Here are some thought-provoking results from analysing the text, as suggested by Knox, the VM text, and comparisons with English, Latin, German, French and Spanish. These use a new form of the Genetic Algorithm, described below.

Summary

It looks to me like that Landini either generated his text from a transcription of the VM itself, or his algorithm for generating that text is a good emulation of the encoding process used in the VM. In other words the Landini “language” is a good candidate as a plaintext language for the VM, as opposed to the European languages tested.

Results

Here is a table which shows the GA’s efficiency at converting/translating between Voynich, Landini, and the other languages.

(In the table, the best possible score is 1.0 – see below for an explanation)

Asking the GA to translate English to English, or Latin to Latin, etc. results in a high efficiency score, as expected. Note that the Landini to Landini  efficiency is 0.97 – almost perfect.

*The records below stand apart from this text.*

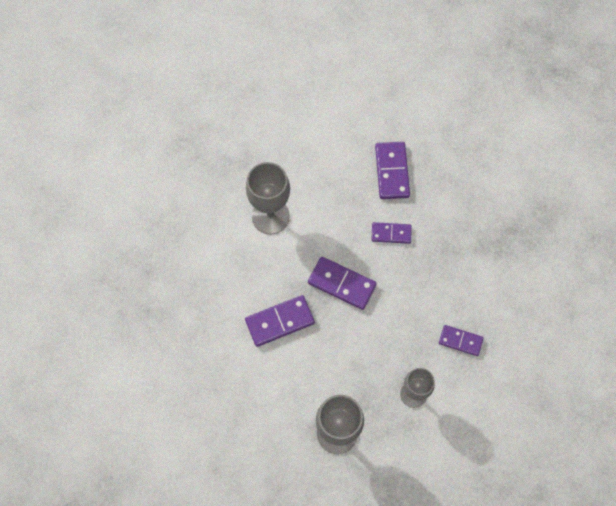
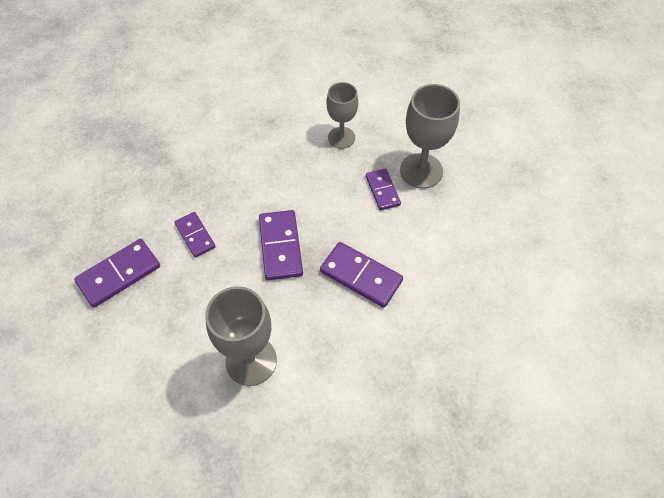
camera: 125 degrees left, 10 degrees down
purple domino [439,325,483,356] -> purple domino moved to [366,168,401,210]

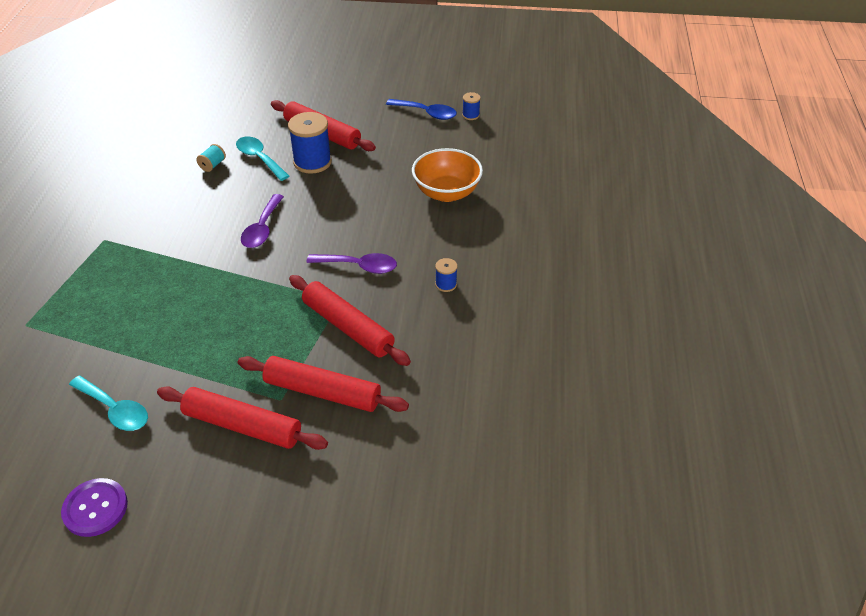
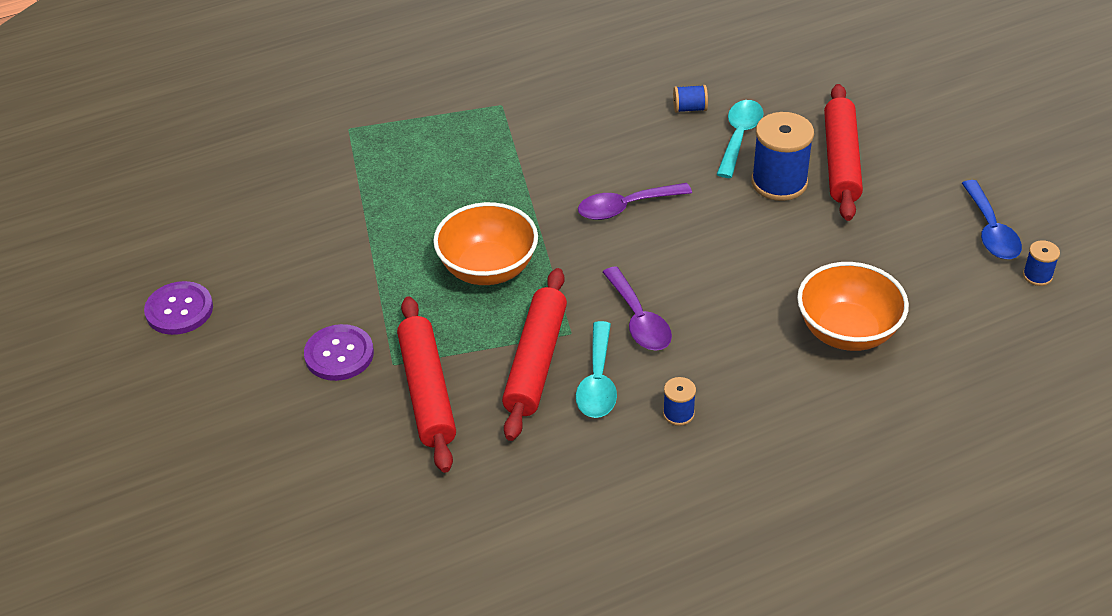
camera: 60 degrees right, 0 degrees up
turquoise spoon [69,376,148,431] -> turquoise spoon moved to [576,321,617,418]
red rolling pin [157,386,328,450] -> purple button [304,324,374,381]
turquoise spool [196,144,226,172] -> blue spool [673,85,708,113]
none -> orange bowl [433,202,538,285]

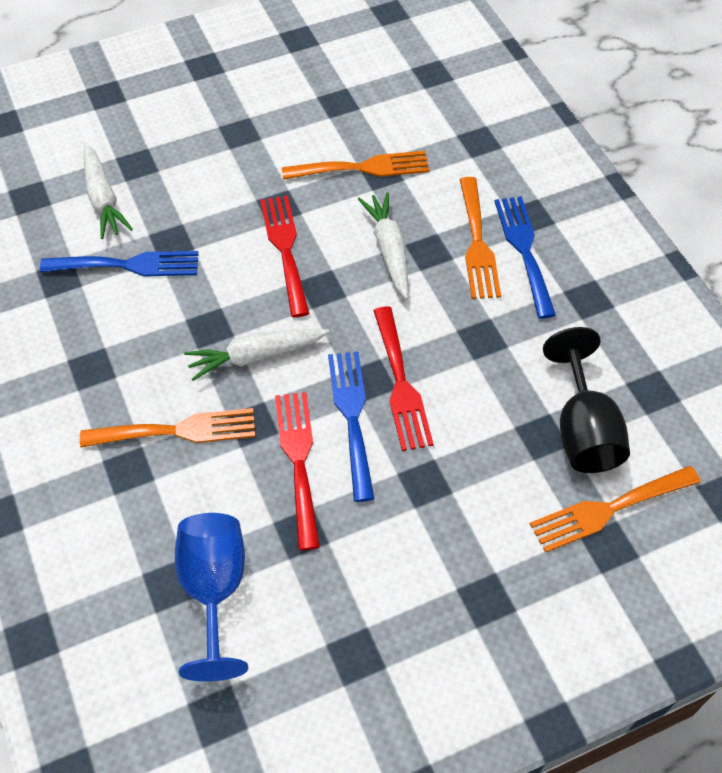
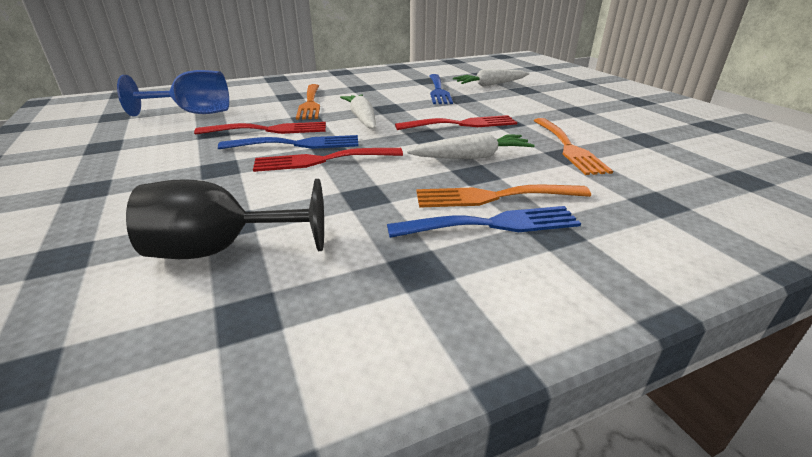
camera: 90 degrees right, 25 degrees down
orange fork [530,466,701,553] -> none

The GA performs moderately at converting between the languages and the Landini text. But what is most striking (to me) is the good efficiency for converting Voynich to Landini (0.74) and Landini to Voynich (0.89)

Some Notes on the table

To look at this I revised my GA code so that it was more flexible, and I jettisoned the use of separate dictionaries. Here is how the GA now functions. It can convert/translate between any language text samples.

1) Two text files are read in: the “source” text, and the “target” text. This could be, for example, a source file containing Landini’s text, and a target file containing Spanish text, if we want to convert from Landini to Spanish.

2) The text in each file is processed separately, producing two word lists, and two sets of n-Gram frequency tables.

3) The chromosomes are generated with random mappings between the source n-Grams and the target n-Grams

4) The GA evolves the chromosomes by trying to maximise their cost. The difference now is that when a target word is generated from the source text using the mappings, it is looked up in the target word list created in 2) above, rather than in a separate dictionary.

5) After training, the best chromosome can have a maximum cost value of 1.0, which would correspond to a perfect conversion between the source text and the target text (i.e. every word produced from the source text is found in the target text dictionary)

6) So we can feed the GA with two identical texts, and after training the score of the best chromosome should be 1.0, and indeed it approaches that (it doesn’t quite get there because only the top 100 n-Grams are translated, and so some characters in the source text cannot be translated).

7) The word and n-Gram frequency lists are made from the entirety of each text, but (for this exploratory study) the training takes place on only the first 50 “words” in the source text, and uses only the first 100 n-Grams for mapping.  Thus if the 50 words of Voynich chosen contain several rare characters, then for those the mapping will fail because those rare characters do not appear in the n-Gram list, and this will result in a lower score.

8) In all cases the “X->X” score in the table (i.e. the diagonal)  represents the best score possible for that language, and is a normalisation for the other numbers in the table. I should really revise the table and divide out the off-diagonal scores by the diagonal normalisations.

9) An improvement would be to configure the n-Gram list to be, say, 200 long, and use more source (Voynich) words for the training. The downside of this is mainly execution speed.

10) These runs were with n-Grams up to 3: it would be better to go to 4 at least.

11) I think Landini gets good scores because the character set he uses is very small. Knox comments ” A factor must be that the Landini Challenge has built-in frequency matches to any transcription of the VMs. Also, there is no meaningful correspondence in the letter sequence of one word to another in Landini. The difficulty fits what I said the VMs may be.”